The painful thing here is that the show started out so strong. I loved the first season (or most of it), but by the second season I started to get frustrated with having so many twists and turns. They seemed to want a big new surprise at the end of every episode, so instead of feeling gritty and real, the show starts to feel forced and over-wrought. The problem arises that every stunning new reversal can’t help but tear another long snag of unintended implausibilities into the fabric of the show’s diegetic reality. At a certain point this tangled knot of deception becomes so Gordian that even slicing through it with a bright sword ends up feeling like a betrayal. I understand that some viewers might have struggled with boredom while confronting the long, painful process of not knowing what happened and not knowing how to find out; however, that real-world grind of police work and emotional marathon of seeing a case to conclusion seemed to be precisely what the show had earlier promised.

So, why not just make us squirm under this pressure? Why not stay committed to the aesthetic vision of the first half dozen episodes?

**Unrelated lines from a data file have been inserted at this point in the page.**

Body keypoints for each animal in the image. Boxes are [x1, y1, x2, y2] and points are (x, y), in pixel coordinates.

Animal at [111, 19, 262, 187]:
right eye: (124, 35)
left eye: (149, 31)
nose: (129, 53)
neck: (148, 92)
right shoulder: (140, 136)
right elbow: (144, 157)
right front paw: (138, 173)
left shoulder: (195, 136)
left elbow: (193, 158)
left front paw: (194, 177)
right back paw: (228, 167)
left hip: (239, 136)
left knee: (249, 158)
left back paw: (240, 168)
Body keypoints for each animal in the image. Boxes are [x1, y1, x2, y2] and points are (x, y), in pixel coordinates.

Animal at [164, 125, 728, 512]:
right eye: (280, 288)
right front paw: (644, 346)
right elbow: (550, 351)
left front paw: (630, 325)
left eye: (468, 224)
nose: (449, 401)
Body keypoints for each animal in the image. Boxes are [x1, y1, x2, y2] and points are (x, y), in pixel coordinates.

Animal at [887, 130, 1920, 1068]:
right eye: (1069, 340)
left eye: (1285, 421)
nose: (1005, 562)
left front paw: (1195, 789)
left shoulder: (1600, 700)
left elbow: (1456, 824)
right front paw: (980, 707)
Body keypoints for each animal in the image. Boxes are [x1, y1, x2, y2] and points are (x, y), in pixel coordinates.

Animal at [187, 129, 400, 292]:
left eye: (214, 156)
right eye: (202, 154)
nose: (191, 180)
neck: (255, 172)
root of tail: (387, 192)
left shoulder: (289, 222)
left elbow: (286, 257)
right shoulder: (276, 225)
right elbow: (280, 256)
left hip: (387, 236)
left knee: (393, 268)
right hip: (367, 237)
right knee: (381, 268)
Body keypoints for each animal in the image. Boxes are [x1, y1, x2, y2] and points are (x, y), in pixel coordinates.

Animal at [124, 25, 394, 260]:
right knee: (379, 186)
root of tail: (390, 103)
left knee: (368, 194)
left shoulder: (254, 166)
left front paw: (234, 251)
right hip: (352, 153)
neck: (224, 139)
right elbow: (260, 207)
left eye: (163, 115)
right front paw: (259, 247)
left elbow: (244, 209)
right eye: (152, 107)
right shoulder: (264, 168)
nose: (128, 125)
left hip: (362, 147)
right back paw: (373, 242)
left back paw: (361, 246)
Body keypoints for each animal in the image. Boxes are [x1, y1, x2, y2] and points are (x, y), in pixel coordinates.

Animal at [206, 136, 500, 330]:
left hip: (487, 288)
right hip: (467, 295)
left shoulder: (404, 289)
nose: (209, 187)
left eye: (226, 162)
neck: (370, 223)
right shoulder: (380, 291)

Instead, cliffhanger episodes and a new prime suspect every week maintained freshness for a while, but in the end it became its own sort of overstimulated tedium. And the show became a failed reiteration of the cop show conventions it had attempted to break with in its earlier episodes.

Yes, at times the show still made an honest attempt to wallow in the procedural grind. The slow exhaustion that overtakes Detective Sarah Linden (Mireille Enos) helps express this discomfort. So do the combined pressures of Linden’s past as an unhappy foster child and her present as a criminally negligent parent. Enos performs the role brilliantly, with her face growing more haunted and her nervous tics becoming more pronounced as the case wears her down. The pathos of Detective Holder (Joel Kinnaman) also offers great insights into the grueling aspects of police work. When the show mines his troubled past as a narcotics addict and the ongoing strain that history has on his family relationships, the pathos becomes palpable. We really start to understand why these two damaged homicide detectives cling to their waterlogged and sinking case like two fatigued swimmers who know they can’t quite make it to shore. But then Linden’s exhaustion becomes an excuse for the cabal of corruption to take her badge and have her involuntarily committed, a plot turn that transmutes character gold into dull dramatic lead. Suddenly the problem is not so much that she’s pushing herself too hard, eating and sleeping too little, or suffering from over-identification with the victim and victim’s family, it’s all just a big conspiracy to keep her from solving the crime. She’s fine once they can bust her out of the psych ward.

Similarly, Holder moves fluidly from desperately needing his Narcotics Anonymous meetings, to learning that his sponsor has betrayed him and feeling desperate enough that he steals drugs from a former underworld contact and hooks up with another addict from his meetings, to being miraculously cured of his addictions and perfectly redeemed from the taint of corruption that earned him his dirty badge in the first place.

Getting out of the weeds to take a longer view of these first two seasons, I now almost want to laugh at the clown car of false leads, innocent suspects, red herrings, and wild tangents. It all feels very dramatic when you’re moving from episode to episode, but in retrospect the story arc comes off as a scattershot of mystery cliches — teenagers with secrets, corrupt politics, tribal casinos and Indian land rights, infidelities and jilted lovers, past connections to the mob that can’t ever be overcome, vigilante justice gone wrong, street snitches, teachers corrupting students, a haunted widower, a creepy dude living with his even creepier mother, millionaires partying with call girls, a mayoral campaign, cops running afoul of long-term FBI investigations, a terrorist plot, human trafficking, bodies in trunks of cars, and on and on. This is just too much to cram into a single case and have it still seem like gritty portrayal of day-to-day police work.

In the end, I still very much enjoyed these first two seasons of The Killing. Or I will have once I learn to forgive and forget that miserable finale. But for the most part, I don’t regret the time I spent getting lost in rainy woods, dirty back alleys, and shadowy offices. The tale remains legitimately heart wrenching as it explores Rosie Larsen’s awful murder and the tragic effects that her death has on those who knew and loved her. With their deep personal scars and uneasy chemistry, Detectives Linden and Holder are the sort of likably pessimistic cops that you find yourself wanting to follow through hell and high water. I do want to spend more time with them. I’m sure they will remain as compelling as whatever case they’re working.

But, that said, I still need to take a break before I dive into season three.